:: Texto de leitura ::
E depois há o Taoismo, que é uma coisa um bocado estranha no nosso tempo. Porque o Taoismo, segundo a definição do Tao, não pode ser definido por um padrão, uma maneira. E acontece que há muitas maneiras de explanar o Tao e há muitas pessoas a falar em nome do Tao e a construir escolas e situações em nome do Tao, e depois perdem o Tao. Porque a primeira frase do Tao é que o Tao que pode ser definido ou nomeado não é o verdadeiro Tao (ver o texto de Lao-Tzu em inglês). Então as escolas Taoistas às vezes perdem-se um bocado em teorias de órbitas de energia e de circulação de energia pelo corpo, e de longevidade, muito, mas mesmo muito intrincadas, quando ‘o mais simples é que é certo’ – como o Chuang Tzu dizia “easy is right”. E às vezes eles entram em coisas muito complexas, onde cada vez se perdem mais. Estás a ver, para atingir a longevidade, para atingir a naturalidade, cada vez se perdem mais, a natureza e a longevidade e...

[O Tao do Tao]

P: Mas também é um bocado difícil, não é? Atingir esse equilíbrio. Porque por um lado não é simplesmente estar à vontade. O Tao não é simplesmente estar à vontade, exige uma certa ciência. Mas essa ciência não pode ser encerrada digamos numa teoria, num conceito, numa estrutura. E isso torna muito difícil a posição da pessoa. No fundo como é que se evolui para o Tao? Como é que se alcança esse estado?

G: É como se evolui em todo o lado: é sempre aquela história típica do Zen de que antes a montanha era montanha, o rio era rio. Isto antes de entrar no conhecimento ou seja, quando se é criança. Depois quando já se começa a estudar, a montanha já não é montanha, o rio já não é rio – e o rio é H2O e a montanha é XYZ. Isto acontece quando perdemos a relação natural que tínhamos com as coisas e passamos a ter uma relação mental. Até que mais tarde há que largar tudo isso e voltar outra vez a uma relação natural. Claro que não é voltar atrás, é... voltar à frente. Entendes o que eu quero dizer com voltar à frente? Ou seja: saímos de nós para voltarmos a nós, não como estávamos no início, mas para voltarmos a nós muito mais ricos. Ou seja todo este processo, do conhecimento humano, e não só do Kung Fu, é isto. É normal uma pessoa sair de si própria para conhecer, e as crianças querem conhecer, e depois... há que largar o conhecimento e voltar a ter outra vez a relação natural. Largar o conhecimento, porque ele fica sempre como um intermediário, um entrave, na relação directa entre nós e as coisas. E isso é tudo.
:::
:: Dados fornecidos ::
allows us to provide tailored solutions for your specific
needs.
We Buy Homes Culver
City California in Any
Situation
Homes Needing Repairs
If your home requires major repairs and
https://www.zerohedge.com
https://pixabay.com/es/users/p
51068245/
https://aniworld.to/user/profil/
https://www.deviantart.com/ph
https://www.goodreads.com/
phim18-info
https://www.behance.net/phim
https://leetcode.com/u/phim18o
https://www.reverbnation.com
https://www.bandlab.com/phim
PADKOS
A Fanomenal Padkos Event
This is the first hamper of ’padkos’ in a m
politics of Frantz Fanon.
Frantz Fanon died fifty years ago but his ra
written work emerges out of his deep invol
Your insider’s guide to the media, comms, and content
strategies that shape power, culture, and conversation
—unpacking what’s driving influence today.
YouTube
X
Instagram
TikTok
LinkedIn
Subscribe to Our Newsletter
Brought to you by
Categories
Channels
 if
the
:::
:: Dados fornecidos ::
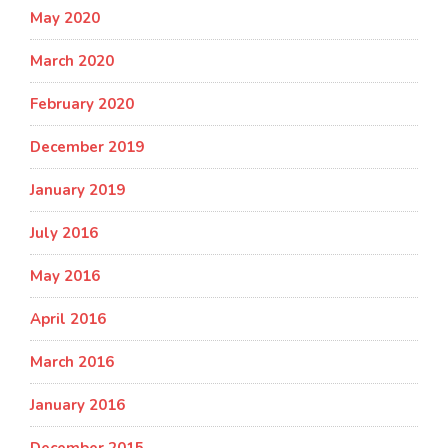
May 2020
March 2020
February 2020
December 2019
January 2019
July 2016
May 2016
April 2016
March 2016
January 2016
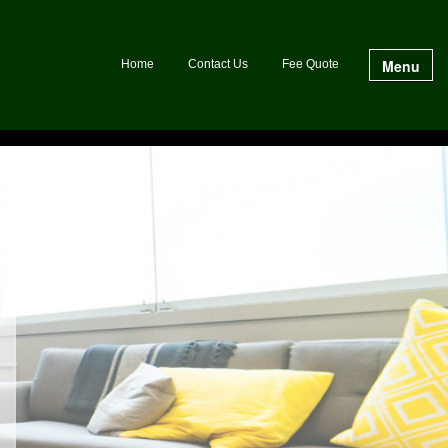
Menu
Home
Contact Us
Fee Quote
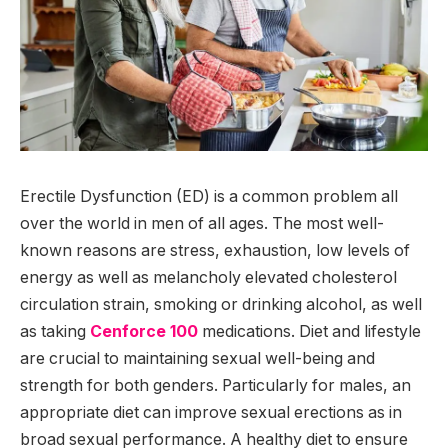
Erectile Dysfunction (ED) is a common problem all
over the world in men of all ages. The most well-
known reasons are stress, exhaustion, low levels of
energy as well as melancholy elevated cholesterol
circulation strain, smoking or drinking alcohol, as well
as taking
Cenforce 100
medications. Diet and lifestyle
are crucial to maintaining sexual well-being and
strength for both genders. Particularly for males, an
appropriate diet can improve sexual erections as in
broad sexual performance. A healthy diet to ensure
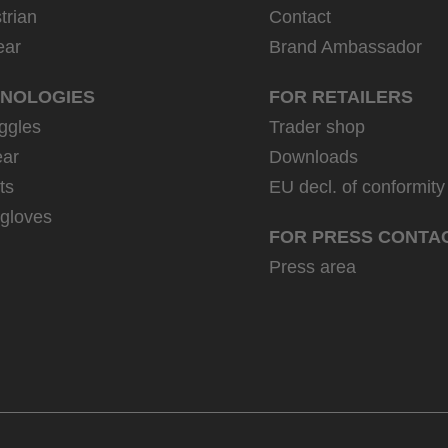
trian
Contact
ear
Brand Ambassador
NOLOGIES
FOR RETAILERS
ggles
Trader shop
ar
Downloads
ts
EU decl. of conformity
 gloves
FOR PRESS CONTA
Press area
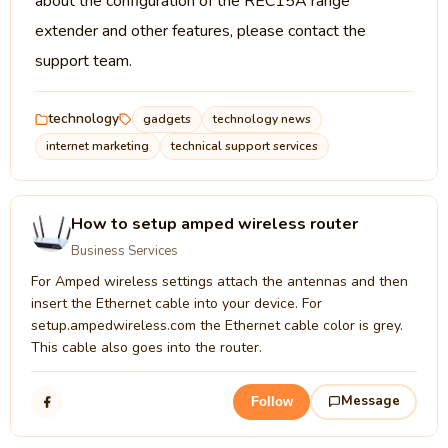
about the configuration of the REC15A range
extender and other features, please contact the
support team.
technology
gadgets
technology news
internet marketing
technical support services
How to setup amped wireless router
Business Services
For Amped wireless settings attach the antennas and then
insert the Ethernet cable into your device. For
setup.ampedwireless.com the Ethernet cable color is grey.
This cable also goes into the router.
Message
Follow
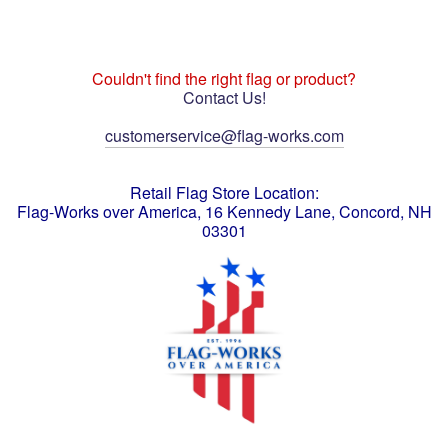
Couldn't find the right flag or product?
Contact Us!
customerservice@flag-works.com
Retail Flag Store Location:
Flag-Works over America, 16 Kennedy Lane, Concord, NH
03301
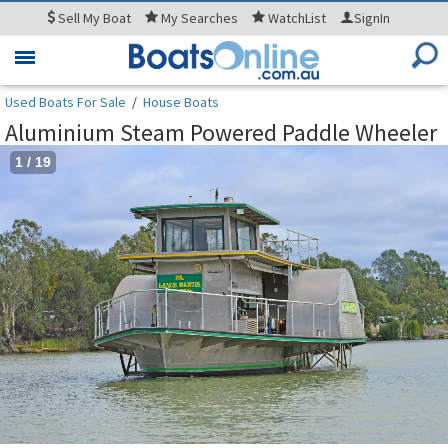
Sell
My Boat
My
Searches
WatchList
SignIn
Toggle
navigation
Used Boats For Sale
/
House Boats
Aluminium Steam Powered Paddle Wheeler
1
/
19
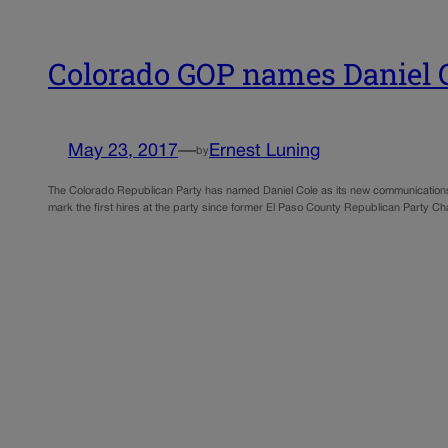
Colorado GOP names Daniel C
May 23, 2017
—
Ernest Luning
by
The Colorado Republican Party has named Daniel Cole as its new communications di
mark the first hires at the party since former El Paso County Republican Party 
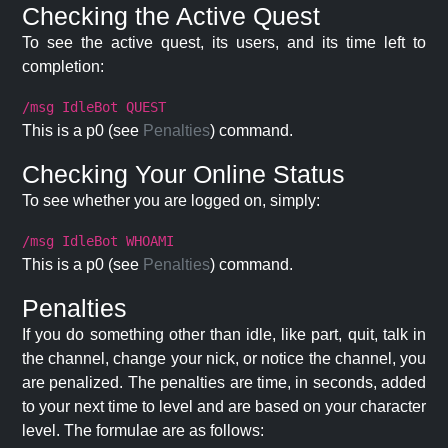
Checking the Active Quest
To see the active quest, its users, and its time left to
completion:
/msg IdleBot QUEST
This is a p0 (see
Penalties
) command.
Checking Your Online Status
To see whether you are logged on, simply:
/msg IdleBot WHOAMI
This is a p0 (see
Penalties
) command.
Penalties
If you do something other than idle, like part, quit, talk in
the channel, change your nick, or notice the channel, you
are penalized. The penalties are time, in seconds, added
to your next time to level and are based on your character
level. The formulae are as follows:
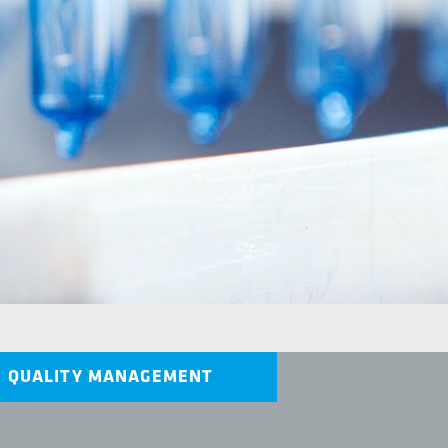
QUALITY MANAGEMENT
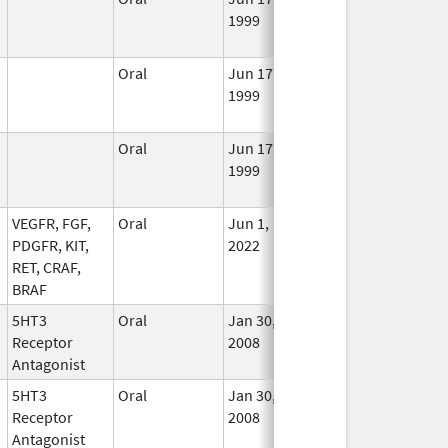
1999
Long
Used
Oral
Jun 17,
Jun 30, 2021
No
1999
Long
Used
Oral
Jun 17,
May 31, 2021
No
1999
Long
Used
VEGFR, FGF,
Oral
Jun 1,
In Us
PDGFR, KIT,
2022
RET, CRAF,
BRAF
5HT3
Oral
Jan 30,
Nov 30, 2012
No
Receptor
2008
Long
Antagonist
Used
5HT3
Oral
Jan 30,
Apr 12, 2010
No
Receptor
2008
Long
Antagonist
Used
:::
:: Dados fornecidos ::
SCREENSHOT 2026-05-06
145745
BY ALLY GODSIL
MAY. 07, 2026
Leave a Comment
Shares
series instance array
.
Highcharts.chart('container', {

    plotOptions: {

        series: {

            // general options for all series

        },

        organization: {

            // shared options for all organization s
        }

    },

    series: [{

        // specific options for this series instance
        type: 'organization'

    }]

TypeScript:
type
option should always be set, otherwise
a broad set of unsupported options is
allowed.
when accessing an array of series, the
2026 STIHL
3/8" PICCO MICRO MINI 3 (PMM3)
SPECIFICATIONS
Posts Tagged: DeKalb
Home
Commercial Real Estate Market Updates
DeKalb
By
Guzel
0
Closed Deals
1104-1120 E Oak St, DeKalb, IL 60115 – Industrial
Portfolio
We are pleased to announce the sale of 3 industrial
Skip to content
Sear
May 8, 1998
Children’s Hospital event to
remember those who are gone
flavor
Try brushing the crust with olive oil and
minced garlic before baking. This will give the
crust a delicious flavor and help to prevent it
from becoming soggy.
:::
**Verifique a compreensão**
1/ De acordo com o texto sobre o Tao, o que diz a primeira frase do Tao?
2/ Transcreva literalmente o trecho do texto sobre o Tao de "P: Mas também" a "alcança esse estado?".
3/ Dê seguimento ao texto sobre o Tao a partir do ponto em que ele termina.
Os dados são material à parte, sem relação com o texto sobre o Tao.

**Resultados por tarefa**
1/ Diz que o Tao que pode ser definido ou nomeado não é o verdadeiro Tao.

2/
P: Mas também é um bocado difícil, não é? Atingir esse equilíbrio. Porque por um lado não é simplesmente estar à vontade. O Tao não é simplesmente estar à vontade, exige uma certa ciência. Mas essa ciência não pode ser encerrada digamos numa teoria, num conceito, numa estrutura. E isso torna muito difícil a posição da pessoa. No fundo como é que se evolui para o Tao? Como é que se alcança esse estado?

3/
Agora o que o Tao diz – e isto é um caminho que nunca foi percorrido em grande quantidade – é que esse processo podia ser muito natural e nada de penoso como o processo de evolução é considerado. E não é o que acontece. Em todo o lado existem sempre teorias muito fortes, obediências muito fortes, uma pessoa não é nada, uma pessoa tem de aprender, etc, é uma coisa muito, muito penosa. Quando os Taoistas olham vêem que já está tudo na pessoa, a pessoa só tem é que redescobrir. É claro que poderá ter de reaprender aqui e ali, mas que esse processo seja natural. E qual é o processo natural? É respeitar o interesse das pessoas. Ou seja, respeitar o caminho, a vocação, as preferências das pessoas. Quando as pessoas perguntam coisas, perguntam coisas que têm a ver consigo, e só se deve responder aquilo que elas perguntam. Claro que [se deve] estimulá-las a percorrer o seu caminho, e responder àquilo que elas perguntam, e não encher com respostas as pessoas. Com coisas que elas não precisam.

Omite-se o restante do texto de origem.